The local enterprise processes milk and cream which it bottles and delivers to the surrounding area.
The farm had 198 solar panels installed which will generate 50kW of energy a year.
This will earn the farm just over £5,000 a year from the government thanks to the Feed-in tariff and reduce annual energy bill payments by £8,432.
Dairy farmer, Nigel Darwin told Farming UK he installed the panels to reduce the farm’s electricity bills.
He said: “We have had monthly electricity bill of between £1,200 and £1,500, the majority of which is used by the dairy to process milk on our farm. We have been looking at ways to reduce our costs and generating our own electricity seemed like a great way to do this.
“We have a large south facing roof on our site so after talking to Norcroft Energy, it made perfect sense to use this space to install multiple solar panels to generate our own power and make a profit at the same time.”

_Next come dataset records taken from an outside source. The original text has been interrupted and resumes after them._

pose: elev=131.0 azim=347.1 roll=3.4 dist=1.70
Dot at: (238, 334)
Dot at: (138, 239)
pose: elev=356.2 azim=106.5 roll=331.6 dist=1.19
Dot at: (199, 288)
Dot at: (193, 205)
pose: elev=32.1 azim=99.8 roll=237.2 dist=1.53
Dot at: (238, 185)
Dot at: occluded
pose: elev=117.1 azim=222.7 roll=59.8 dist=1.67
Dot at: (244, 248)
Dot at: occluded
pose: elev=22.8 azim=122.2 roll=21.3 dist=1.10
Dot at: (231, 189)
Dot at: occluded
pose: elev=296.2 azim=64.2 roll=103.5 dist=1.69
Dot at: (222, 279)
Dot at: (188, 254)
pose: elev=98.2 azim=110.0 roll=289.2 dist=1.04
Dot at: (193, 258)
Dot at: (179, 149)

A spokesperson from www.theecoexperts.co.uk said: “Many farms or landowners across the UK are realising the huge benefits they can gain from installing solar panels. Farming tends to use huge amounts of energy, so if you can produce your own you will immediately cut your energy bills and carbon footprint. Energy prices are almost definitely going to continue rising, so being able to generate your own energy is a great way to escape paying for it.
“The government also pay for the energy you generate and solar panels are a lucrative investment over returns of eight-13%. On top of this, often the panels can be arranged in such a way that the land can continue to be used, for example hens can still graze around them.”